◆ EXERCISE PROMPT ◆
Report each line of the data that contains the string "lines".

◆ RECORDS TO PROCESS ◆
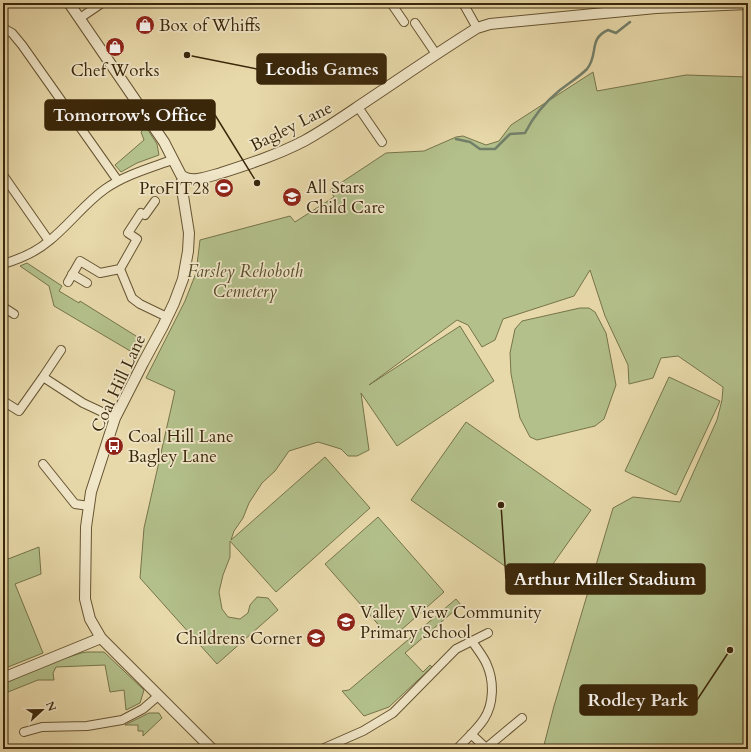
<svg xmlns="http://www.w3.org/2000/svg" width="751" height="752" viewBox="0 0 751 752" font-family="Cardo,serif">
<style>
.green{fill:#b3c08b;stroke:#76744a}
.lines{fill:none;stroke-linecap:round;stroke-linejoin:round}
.stream{stroke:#727f69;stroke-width:2.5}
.minor-casing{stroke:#665432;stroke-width:10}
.tertiary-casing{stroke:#665432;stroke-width:12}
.minor{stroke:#f0e6c8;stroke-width:8}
.tertiary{stroke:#f0e6c8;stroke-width:10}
.labels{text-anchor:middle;stroke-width:3.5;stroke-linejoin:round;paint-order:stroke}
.poi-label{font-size:17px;fill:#3a270a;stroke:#f0e6c8;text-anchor:start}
.street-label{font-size:17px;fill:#3a270a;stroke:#f0e6c8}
.park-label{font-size:17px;font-style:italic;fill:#584d2a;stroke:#f0e6c8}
.leader{fill:none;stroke:#3a270a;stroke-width:1.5}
.callout-dot{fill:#3a270a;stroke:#f0e6c8;stroke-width:1.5}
.callout{fill:#3a270a;stroke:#3a270a;stroke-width:1.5}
.callout-label{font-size:18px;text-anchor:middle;font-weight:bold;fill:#fff}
</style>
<rect width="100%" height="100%" fill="#e8d9aa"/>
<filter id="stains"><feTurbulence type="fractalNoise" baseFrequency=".005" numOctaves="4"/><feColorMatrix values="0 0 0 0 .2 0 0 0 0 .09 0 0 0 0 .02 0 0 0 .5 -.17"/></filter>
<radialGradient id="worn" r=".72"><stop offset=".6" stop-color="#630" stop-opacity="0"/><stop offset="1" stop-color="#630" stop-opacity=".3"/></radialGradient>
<path class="green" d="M593,72L597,91L686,75L748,77V749H543L554,706L613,508L633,497L680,502L717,420L722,400L723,387L678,356L661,358L653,378L629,384L628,365L605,316L590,270L574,296L503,319L495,340L482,347L468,325L457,320L369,385L460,326L494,381L397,446L361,393L369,450L357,456H348L341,449L318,442L289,451L275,471L262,483L249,503L243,518L234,531L231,540L325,457L370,508L276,592L230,541V557L223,575L219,592L222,609L228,617L240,619L248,613L250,605L257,597L268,598L278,610L217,664L140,578L144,528L175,391L146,378L185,301L196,273L200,240L290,216L295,222L334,197L330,190L386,153L424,151L456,137L463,136L486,145L499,141L511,125Z
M146,127L157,144L159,155L137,163L121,172L115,165L144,140L141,132Z
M27,263L62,286L59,291L79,303L80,301L144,341L137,355L54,306L49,286L20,266Z
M580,308H589L595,312L606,333L616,385L604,419L595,426L537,440L530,437L520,418L511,374L510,353L515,329L522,321Z
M669,377L720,401L676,495L625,471Z
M466,422L591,510L536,588L411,500Z
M378,517L444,592L391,639L325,564Z
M39,547L41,574L15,584L43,653L3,669V561Z
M456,599L461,605L405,653L423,672L430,665L432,667L389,707L364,716L342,691L349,690Z
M87,652H104L144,690L140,703L126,710L124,690L110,692L105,665L56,667L53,673L54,680H38L3,694V682L51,663L81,653Z
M149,713H159L162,718L143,736V731H138V725H125Z"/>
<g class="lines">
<path class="stream" d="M456,139L470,142L480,149H495L510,134L525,133C534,115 544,103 560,90C569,83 579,77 587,69C599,54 588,39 608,30L616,33L630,22"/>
<g class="minor-casing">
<path id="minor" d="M391,3L404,22
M463,3L477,28
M80,18L102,3
M415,23L436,54
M3,28L12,33L22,45L118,181
M358,107L382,142
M3,175L49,241
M155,201L145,215L141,213L128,233L137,239L120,269L132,298L140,304L167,317
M3,264C20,259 36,252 49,241C69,225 84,204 105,189C125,175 150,168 172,160
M72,274L87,283
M68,282L80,261L100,273L120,269
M3,307L14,314
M43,377L61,350
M3,401L19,411L43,377L83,403L115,418
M43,464L75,504L89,506
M24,732L42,727L87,726L122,720L143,709L158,696
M471,734L486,748L522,718
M322,749L363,731L393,713L456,649L488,633
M457,749C465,740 477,730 484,719C494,704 494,681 487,665C484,657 477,649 472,641"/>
</g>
<g class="tertiary-casing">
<path id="tertiary" d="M69,3L164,142L181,175C191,184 210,176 221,173C249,164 277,155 304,141C326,129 347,114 368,100C404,76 440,51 477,28L490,24L656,8L748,4
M184,178L181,183L189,233L188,251L183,279L174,303L163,326L143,363L115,418L91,492L86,527L85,599L90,619L101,638L212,749
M3,678L101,638"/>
</g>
<use href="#minor" class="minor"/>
<use href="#tertiary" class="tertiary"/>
</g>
<defs>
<g id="shop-disc" transform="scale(1)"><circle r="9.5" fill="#8f2418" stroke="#f0e6c8"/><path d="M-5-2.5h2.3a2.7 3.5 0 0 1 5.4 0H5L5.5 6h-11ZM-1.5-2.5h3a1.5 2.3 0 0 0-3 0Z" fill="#fff"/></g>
<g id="stadium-disc" transform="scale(1)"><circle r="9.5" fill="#8f2418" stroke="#f0e6c8"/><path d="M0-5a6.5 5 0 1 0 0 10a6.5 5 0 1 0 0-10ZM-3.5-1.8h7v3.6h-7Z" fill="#fff"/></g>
<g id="school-disc" transform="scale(1)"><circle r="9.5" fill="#8f2418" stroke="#f0e6c8"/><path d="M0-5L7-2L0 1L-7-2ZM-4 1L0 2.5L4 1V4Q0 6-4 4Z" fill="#fff"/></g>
<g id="bus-disc" transform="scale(1)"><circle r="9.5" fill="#8f2418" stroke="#f0e6c8"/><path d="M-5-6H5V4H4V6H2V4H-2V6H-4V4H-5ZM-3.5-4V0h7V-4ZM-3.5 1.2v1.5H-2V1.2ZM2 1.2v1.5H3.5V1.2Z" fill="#fff"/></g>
</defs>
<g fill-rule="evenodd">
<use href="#shop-disc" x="145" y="25"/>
<use href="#shop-disc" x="115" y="47"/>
<use href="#stadium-disc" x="224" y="188"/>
<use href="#school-disc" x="292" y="197"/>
<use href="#bus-disc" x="114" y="446"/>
<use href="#school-disc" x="346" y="622"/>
<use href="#school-disc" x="316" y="638"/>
</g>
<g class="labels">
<g class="poi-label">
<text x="159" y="31">Box of Whiffs</text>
<text x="115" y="76" text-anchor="middle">Chef Works</text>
<text x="306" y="193">All Stars<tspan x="306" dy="20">Child Care</tspan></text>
<text x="210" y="194" text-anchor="end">ProFIT28</text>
<text x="128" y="442">Coal Hill Lane<tspan x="128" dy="20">Bagley Lane</tspan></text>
<text x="360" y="618">Valley View Community<tspan x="360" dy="20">Primary School</tspan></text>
<text x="302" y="644" text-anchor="end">Childrens Corner</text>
</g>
<g class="street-label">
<text transform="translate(291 126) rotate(-27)" y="6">Bagley Lane</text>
<text transform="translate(118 383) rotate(-65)" y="6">Coal Hill Lane</text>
</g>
<g class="park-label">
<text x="245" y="277">Farsley Rehoboth<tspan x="245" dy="20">Cemetery</tspan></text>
</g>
</g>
<path class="leader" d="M187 55L257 69M257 183L215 115M501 505L506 579M730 650L697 700"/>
<g class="callout-dot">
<circle cx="187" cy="55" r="4"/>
<circle cx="257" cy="183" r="4"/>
<circle cx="501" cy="505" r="4"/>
<circle cx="730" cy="650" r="4"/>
</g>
<g class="callout">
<rect x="257" y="54" width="129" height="30" rx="4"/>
<rect x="45" y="100" width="170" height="30" rx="4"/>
<rect x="506" y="564" width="199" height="30" rx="4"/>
<rect x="580" y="685" width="117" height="30" rx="4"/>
</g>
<g class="callout-label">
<text x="322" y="75">Leodis Games</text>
<text x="130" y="121">Tomorrow's Office</text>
<text x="605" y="585">Arthur Miller Stadium</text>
<text x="638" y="706">Rodley Park</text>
</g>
<rect width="751" height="752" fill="none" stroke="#e8d9aa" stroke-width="16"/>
<rect x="4" y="4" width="743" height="744" fill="none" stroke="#3a270a" stroke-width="2"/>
<rect x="8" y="8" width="735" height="736" fill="none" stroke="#3a270a"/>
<g transform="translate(42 710) rotate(68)" stroke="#f0e6c8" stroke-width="3" paint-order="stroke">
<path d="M0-3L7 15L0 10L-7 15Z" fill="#3a270a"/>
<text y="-6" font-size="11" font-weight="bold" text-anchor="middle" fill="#3a270a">N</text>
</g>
<rect width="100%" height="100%" filter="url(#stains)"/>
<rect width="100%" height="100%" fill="url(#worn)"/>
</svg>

◆ REPLY TO THE TASK ◆
.lines{fill:none;stroke-linecap:round;stroke-linejoin:round}
<g class="lines">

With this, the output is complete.